The Monk by the Sea || Caspar David Friedrich


The Monk by the Sea, Caspar David Friedrich (1774-1840)

This painting was criticized for lacking a relationship between the monk and the viewer; we cannot see the monk, know his expressions and possible emotions. And this fact describes the paintaing as "the first 'abstract' painting in the modern sense"

The poet, dramatist, Heinrich von Kleist says...

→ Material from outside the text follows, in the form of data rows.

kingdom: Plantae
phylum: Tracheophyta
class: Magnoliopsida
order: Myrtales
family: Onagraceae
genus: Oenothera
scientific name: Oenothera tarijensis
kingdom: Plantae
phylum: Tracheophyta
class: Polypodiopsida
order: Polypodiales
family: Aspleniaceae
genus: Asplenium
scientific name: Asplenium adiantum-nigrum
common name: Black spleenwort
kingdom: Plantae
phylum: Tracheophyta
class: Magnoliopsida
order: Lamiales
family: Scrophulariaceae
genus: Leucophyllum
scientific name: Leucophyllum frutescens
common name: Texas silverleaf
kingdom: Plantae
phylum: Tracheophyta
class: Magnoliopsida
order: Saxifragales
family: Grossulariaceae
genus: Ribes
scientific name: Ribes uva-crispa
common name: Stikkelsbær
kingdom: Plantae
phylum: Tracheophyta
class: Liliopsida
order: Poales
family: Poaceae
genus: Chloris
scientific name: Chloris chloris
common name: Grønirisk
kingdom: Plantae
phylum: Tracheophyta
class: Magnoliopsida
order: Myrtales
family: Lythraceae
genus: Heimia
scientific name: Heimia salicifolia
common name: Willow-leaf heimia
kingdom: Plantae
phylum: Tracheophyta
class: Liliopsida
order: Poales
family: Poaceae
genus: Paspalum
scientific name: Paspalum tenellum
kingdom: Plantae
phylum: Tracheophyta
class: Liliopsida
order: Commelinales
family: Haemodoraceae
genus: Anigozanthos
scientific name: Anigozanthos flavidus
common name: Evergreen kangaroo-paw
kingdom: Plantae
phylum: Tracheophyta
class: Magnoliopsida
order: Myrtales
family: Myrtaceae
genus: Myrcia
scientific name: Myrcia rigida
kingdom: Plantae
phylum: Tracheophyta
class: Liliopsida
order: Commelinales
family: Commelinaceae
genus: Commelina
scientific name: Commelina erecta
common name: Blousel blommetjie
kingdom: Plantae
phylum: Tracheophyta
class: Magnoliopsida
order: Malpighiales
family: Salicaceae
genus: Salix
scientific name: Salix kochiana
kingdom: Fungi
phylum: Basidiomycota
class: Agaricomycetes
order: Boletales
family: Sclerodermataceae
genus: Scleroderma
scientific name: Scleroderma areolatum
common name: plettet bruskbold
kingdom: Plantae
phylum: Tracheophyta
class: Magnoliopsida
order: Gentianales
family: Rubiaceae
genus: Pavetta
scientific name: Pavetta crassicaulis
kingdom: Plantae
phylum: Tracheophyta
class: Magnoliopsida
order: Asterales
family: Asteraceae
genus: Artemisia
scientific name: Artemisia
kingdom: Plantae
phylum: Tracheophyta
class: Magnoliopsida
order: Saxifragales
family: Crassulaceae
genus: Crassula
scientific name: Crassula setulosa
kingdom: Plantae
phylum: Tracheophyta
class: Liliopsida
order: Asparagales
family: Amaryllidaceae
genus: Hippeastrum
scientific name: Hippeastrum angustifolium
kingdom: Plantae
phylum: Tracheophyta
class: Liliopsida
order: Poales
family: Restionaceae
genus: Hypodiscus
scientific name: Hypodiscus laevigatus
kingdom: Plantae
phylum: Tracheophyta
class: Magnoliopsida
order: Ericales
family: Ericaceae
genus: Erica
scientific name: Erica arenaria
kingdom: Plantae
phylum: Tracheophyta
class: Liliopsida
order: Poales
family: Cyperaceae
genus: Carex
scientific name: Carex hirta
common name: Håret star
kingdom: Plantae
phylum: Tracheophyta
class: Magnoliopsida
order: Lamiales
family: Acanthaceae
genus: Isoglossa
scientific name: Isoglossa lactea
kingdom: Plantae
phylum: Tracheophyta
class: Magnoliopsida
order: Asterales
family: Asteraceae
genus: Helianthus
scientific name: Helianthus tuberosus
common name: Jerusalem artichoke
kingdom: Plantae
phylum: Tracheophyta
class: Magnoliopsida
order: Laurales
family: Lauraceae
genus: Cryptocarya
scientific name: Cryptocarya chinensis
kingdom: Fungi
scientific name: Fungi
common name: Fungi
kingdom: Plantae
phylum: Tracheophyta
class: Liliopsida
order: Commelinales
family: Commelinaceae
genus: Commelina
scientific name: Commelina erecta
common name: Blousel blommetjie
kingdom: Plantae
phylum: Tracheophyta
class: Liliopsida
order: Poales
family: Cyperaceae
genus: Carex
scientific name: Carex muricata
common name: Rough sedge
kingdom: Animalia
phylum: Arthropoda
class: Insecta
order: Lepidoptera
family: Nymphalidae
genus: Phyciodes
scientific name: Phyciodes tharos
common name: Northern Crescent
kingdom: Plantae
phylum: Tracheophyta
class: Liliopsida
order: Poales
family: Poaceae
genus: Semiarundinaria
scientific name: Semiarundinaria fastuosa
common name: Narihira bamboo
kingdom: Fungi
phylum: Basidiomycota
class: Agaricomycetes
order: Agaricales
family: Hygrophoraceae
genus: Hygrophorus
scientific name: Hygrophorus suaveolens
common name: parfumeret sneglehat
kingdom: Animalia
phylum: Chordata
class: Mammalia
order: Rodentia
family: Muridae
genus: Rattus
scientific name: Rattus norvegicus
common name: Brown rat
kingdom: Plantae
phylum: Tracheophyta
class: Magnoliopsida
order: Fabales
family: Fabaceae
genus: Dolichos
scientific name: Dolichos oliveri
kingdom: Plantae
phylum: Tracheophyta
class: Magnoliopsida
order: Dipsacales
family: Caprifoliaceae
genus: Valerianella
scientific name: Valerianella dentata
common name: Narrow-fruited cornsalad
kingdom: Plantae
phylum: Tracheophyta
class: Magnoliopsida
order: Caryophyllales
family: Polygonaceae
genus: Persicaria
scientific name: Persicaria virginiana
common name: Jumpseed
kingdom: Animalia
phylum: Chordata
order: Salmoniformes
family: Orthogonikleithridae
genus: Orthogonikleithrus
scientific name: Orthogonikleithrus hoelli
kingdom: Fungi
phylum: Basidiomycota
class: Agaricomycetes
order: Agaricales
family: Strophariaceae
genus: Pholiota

"How wonderful it is to sit completely alone by the sea under an overcast sky, gazing out over the endless expanse of water. It is essential that one has come there just for this reason, and that one has to return. That one would like to go over the sea but cannot; that one misses any sign of life, and yet one senses the voice of life in the rush of the water, in the blowing of the wind, in the drifting of the clouds, in the lonely cry of the birds ... No situation in the world could be more sad and eerie than this—as the only spark of life in the wide realm of death, a lonely center in a lonely circle... Nevertheless, this definitively marks a totally new departure in Friedrich's art..."

... and I cannot agree more. What Friedrich brings is exactly the relationship between the lone individual and the world. In a way, we become the monk that views the see and it is up to our own sentiments, our own historicity, to dictate how we feel about its presence beside us.